The layers of Digital Twins (RSSB)

The components of a Digital Twin

Essentially, a digital twin is a dynamic digital profile of an object, system or process. Figure 1 is a diagram of a basic digital twin in context. It shows how sensors located on physical assets in the real-world measure behaviour and thus generate data are linked via communications infrastructure to the twin’s software. The software manipulates the data it receives into an up-to-date virtual model, ie a real-time representation of the monitored object (or process). A record of historical behaviour is formed by historical status profile and the designed capability, this is sometimes termed a digital through-life thread. Additionally, there may be a feedback link from the digital twin back to its physical counterpart via the control actions that can be implemented, as either a manual or an automated process.

A digital twin becomes powerful and valuable when it is used to make high-quality decisions resulting from the transformation of data into actionable insight.

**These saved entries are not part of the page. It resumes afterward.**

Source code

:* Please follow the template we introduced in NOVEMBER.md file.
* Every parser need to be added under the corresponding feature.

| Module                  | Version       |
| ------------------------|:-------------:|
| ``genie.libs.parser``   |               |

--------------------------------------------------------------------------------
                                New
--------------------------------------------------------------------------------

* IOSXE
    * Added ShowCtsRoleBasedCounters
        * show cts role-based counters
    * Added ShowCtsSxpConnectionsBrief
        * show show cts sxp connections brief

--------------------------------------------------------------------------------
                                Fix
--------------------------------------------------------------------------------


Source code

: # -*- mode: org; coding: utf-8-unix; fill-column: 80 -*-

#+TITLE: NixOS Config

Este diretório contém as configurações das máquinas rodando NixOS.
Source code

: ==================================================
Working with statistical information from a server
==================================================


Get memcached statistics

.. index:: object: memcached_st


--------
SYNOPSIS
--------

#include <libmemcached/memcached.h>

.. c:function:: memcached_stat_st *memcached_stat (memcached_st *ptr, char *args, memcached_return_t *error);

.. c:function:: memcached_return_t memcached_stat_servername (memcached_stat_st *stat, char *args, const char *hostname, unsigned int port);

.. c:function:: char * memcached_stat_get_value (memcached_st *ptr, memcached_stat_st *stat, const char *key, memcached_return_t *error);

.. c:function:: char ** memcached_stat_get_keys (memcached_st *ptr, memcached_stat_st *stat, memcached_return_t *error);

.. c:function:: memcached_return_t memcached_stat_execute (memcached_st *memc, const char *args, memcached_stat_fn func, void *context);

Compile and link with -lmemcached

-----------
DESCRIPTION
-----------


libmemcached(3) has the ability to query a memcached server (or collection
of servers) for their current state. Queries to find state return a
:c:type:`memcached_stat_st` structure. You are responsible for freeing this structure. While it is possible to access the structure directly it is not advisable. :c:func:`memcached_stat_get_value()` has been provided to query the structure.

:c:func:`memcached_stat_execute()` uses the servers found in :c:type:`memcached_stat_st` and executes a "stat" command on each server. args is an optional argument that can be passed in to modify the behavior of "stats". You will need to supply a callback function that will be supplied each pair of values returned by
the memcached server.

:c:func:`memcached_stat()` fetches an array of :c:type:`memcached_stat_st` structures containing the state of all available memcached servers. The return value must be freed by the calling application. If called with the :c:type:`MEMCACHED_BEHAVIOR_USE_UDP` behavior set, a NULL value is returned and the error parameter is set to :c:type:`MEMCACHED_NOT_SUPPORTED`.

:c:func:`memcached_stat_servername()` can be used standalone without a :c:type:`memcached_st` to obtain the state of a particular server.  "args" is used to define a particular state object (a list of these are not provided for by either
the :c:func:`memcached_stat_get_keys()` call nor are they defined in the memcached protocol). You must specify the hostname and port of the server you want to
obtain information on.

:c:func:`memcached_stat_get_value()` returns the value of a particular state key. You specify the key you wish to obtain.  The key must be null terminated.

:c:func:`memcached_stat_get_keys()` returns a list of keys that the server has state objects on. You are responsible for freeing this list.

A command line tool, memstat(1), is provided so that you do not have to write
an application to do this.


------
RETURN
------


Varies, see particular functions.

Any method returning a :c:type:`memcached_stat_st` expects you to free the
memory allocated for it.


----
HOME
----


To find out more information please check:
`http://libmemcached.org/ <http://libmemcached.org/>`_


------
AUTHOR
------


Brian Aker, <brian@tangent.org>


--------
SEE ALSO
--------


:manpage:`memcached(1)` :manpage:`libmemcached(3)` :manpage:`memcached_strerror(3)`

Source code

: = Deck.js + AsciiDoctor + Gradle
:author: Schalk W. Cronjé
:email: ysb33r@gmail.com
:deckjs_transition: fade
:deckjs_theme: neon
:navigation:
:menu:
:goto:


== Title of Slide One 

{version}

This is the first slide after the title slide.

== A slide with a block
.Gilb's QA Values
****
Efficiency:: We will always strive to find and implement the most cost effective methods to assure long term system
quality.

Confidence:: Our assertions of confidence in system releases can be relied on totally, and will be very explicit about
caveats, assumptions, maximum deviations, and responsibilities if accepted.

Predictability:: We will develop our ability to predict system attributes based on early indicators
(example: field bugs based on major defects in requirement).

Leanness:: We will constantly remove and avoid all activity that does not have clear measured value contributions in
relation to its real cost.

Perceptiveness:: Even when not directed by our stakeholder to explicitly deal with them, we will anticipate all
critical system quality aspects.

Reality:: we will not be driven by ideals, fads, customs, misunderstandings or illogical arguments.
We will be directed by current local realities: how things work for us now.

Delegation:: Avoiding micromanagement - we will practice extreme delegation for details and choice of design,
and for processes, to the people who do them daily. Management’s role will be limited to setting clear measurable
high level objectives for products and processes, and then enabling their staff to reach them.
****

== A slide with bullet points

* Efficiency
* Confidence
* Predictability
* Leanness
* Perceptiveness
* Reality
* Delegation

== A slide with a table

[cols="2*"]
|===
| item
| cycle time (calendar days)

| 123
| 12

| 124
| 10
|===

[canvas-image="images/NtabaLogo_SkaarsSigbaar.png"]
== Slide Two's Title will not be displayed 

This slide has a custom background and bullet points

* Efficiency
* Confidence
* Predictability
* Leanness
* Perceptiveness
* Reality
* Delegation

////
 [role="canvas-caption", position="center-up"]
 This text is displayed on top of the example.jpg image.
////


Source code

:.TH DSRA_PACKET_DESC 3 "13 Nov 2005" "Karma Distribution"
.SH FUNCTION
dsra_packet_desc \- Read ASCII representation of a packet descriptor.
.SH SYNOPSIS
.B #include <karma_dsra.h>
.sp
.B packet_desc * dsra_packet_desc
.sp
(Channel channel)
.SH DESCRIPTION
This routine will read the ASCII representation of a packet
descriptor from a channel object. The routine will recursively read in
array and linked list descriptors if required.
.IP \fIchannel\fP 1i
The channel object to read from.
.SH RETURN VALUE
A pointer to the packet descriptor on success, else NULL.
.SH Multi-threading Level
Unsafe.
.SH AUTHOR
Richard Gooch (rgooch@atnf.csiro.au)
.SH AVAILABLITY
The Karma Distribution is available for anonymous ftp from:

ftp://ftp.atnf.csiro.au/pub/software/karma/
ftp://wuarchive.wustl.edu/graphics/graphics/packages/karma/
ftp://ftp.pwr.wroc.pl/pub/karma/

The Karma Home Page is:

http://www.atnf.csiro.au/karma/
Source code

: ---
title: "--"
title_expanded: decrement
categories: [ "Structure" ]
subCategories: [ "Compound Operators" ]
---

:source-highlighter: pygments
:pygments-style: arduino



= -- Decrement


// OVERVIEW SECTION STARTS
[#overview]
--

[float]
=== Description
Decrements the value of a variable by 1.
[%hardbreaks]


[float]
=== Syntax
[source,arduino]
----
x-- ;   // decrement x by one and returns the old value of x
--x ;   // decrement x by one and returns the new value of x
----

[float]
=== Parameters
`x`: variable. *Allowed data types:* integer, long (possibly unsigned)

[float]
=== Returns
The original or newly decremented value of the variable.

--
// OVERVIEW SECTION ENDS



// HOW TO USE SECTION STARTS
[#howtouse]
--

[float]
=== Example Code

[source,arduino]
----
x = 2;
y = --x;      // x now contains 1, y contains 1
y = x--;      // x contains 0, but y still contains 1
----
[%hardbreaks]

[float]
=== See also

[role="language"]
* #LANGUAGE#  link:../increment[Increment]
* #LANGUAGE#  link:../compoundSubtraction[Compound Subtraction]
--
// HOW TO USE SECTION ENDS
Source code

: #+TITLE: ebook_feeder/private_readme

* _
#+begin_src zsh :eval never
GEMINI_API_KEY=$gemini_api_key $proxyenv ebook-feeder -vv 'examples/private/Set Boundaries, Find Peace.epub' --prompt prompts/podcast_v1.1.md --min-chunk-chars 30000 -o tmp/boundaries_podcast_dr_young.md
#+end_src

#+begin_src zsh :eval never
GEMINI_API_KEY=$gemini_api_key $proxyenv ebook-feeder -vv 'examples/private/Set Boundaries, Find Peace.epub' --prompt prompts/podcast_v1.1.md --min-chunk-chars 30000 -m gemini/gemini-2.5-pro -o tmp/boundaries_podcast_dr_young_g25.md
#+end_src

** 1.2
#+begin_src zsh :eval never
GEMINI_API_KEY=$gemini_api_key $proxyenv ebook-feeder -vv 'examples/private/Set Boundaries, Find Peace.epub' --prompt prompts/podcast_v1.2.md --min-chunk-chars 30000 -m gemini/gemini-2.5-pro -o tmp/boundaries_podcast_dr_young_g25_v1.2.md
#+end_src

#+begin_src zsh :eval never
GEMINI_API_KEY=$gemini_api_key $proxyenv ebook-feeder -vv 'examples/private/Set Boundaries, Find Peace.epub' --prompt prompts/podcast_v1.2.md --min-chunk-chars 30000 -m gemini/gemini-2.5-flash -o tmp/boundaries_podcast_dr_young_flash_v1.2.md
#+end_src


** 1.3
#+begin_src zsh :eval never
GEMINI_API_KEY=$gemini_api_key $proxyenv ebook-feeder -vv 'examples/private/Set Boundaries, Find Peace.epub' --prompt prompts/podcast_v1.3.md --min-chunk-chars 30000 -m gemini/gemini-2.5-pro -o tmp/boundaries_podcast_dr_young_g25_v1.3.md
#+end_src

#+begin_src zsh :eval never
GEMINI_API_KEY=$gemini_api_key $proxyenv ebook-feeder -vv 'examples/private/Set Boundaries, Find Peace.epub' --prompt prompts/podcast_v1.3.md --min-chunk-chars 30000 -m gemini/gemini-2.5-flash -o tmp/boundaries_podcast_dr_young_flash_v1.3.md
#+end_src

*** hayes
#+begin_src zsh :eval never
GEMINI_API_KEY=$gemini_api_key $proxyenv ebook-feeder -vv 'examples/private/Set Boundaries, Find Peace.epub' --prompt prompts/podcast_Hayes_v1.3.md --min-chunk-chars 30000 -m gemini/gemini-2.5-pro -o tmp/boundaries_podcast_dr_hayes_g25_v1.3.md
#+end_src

This is also known as feedback from the twin and it is made possible by using analysis and/or simulation models and techniques, which require human expertise to set up and monitor.

Where have twins been deployed before? 

NASA made the first use of a digital twin, in 2002, by remotely monitoring and controlling the status of its spacecrafts’. However, in the years immediately after, no further use of twins was put to action. More recently there has been an increase in this area with factories using twinning processes to streamline their operations in semiconductor, automotive and aerospace production.